The Λnßro TITANS Core portfolio was launched as an AMC toward the end of May 2025. The AMC returns since launch have been 1.26% in USD and 2.6% in ZAR.
TITANS**
Sector | Top 5 | Bottom 5 | Sector |
---|---|---|---|
Utilities | VistraCorp | Equinix | Real Estate |
Information Tech | Nividia | McDonalds | Consumer Discretionary |
Industrials | UBER | Costco | Consumer Staple |
Industrials | Caterpillar | Sherwin-Williams | Materials |
Industrials | JP Morgan | Tesla | Consumer Discretionary |
*YTD performance |
This core portfolio should be compared to the S&P 500 from both a returns and risk perspective over the long term.
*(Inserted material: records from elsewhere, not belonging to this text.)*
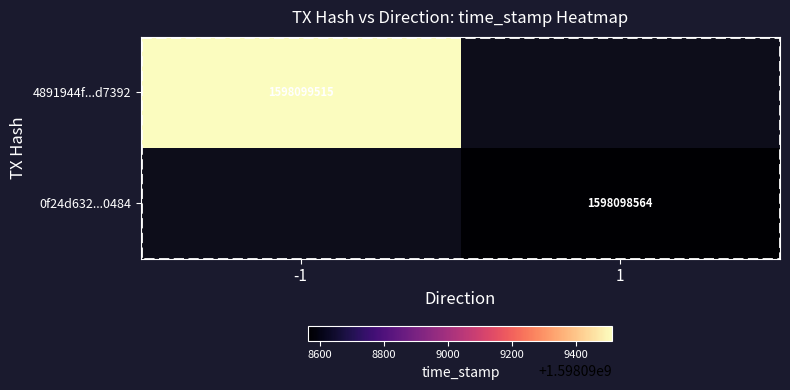

Which has a higher value, direction or time_stamp?

time_stamp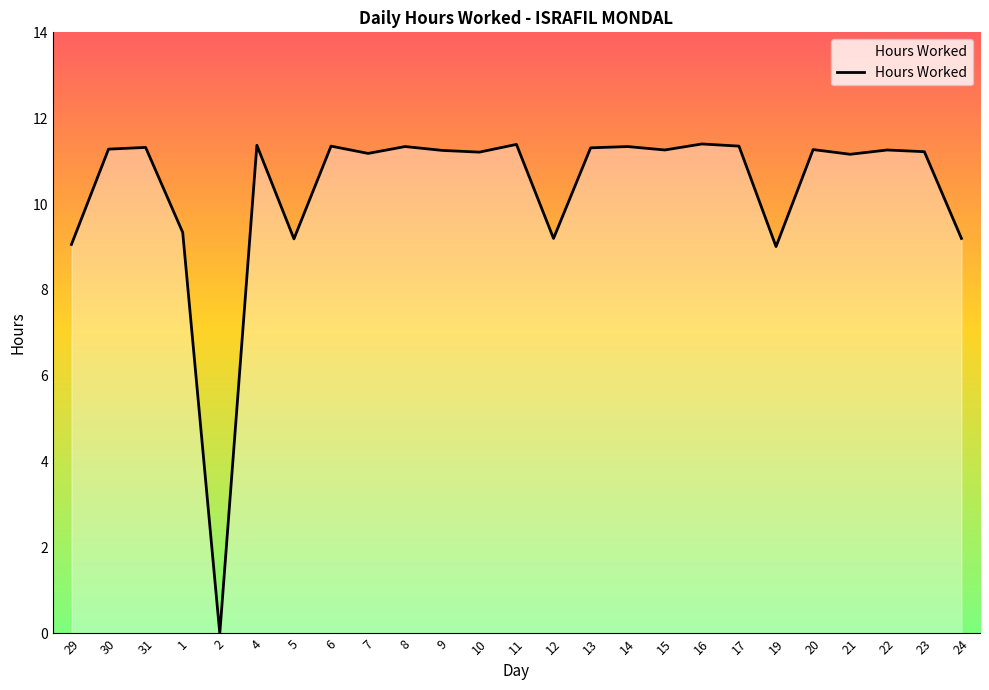

Where does the data first go above 11?

30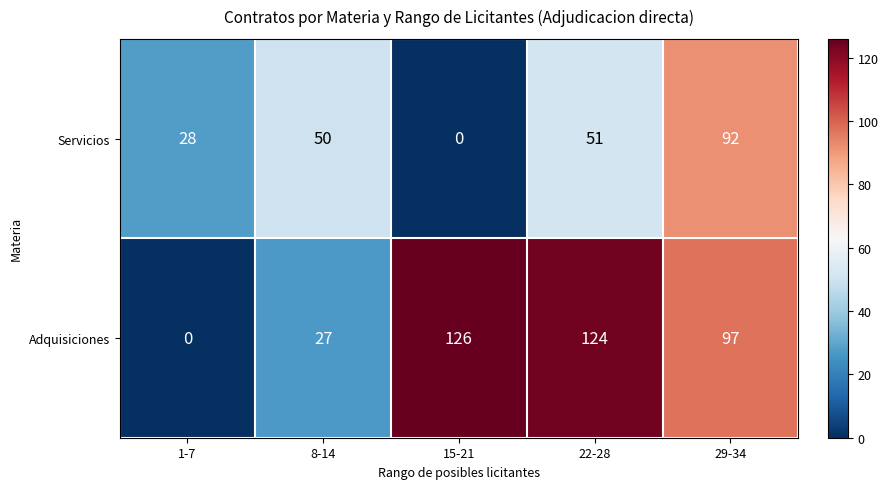

What is the total value across all series at 15-21?

126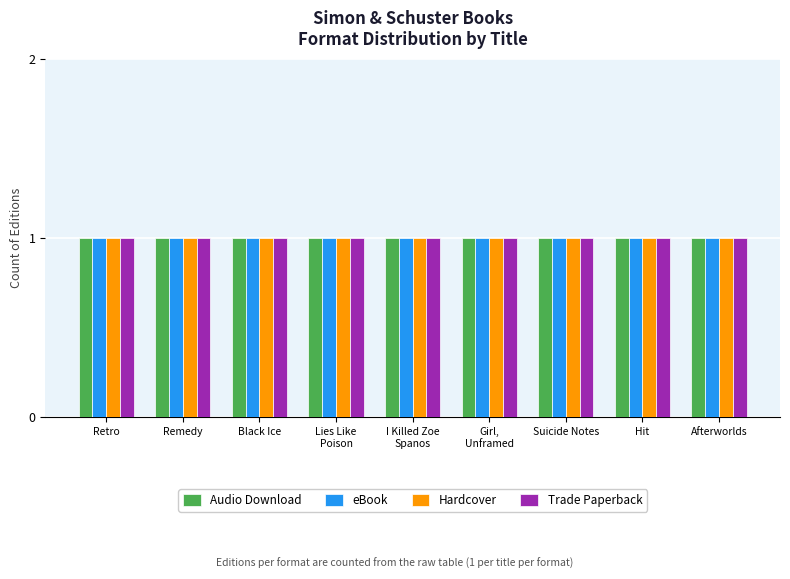

What position from the right is Remedy?

8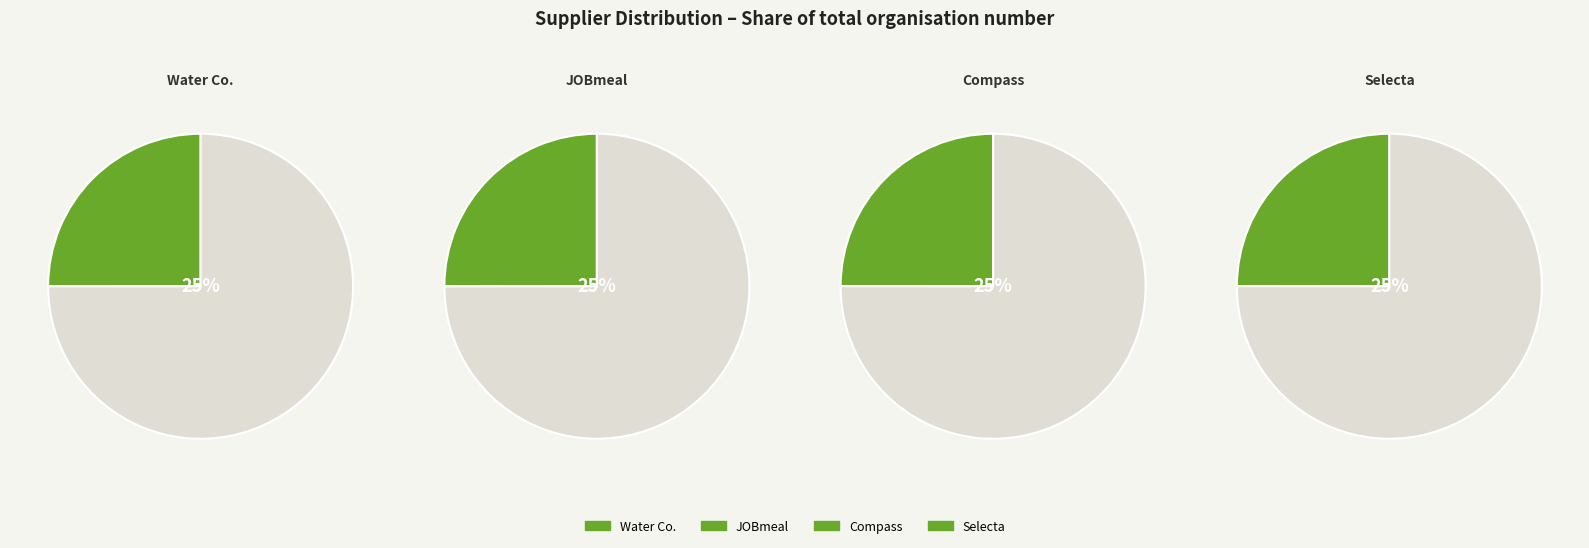

Is there any slice that represents more than half of the pie?

No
Any investor who invests in or has considered an S&P 500 tracker fund for their core holding could do well by considering the TITANS portfolio instead.
Onward
As we advance into the latter half of 2025 and the summer season in the northern hemisphere, markets remain stable, near record highs. We anticipate an eventful three months ahead, filled with news flow, results, economic data, and the accompanying market fluctuations. Our hope is that this period will bring a measure of calm on both the geopolitical and economic front. Nevertheless, as long-term, forward-thinking investors, we are prepared to navigate whatever challenges the market presents.
If anything, this quarter has once again shown me how the discipline of long-term investing, coupled with regular contributions, can smooth out returns and reduce anxiety – especially during times of volatility.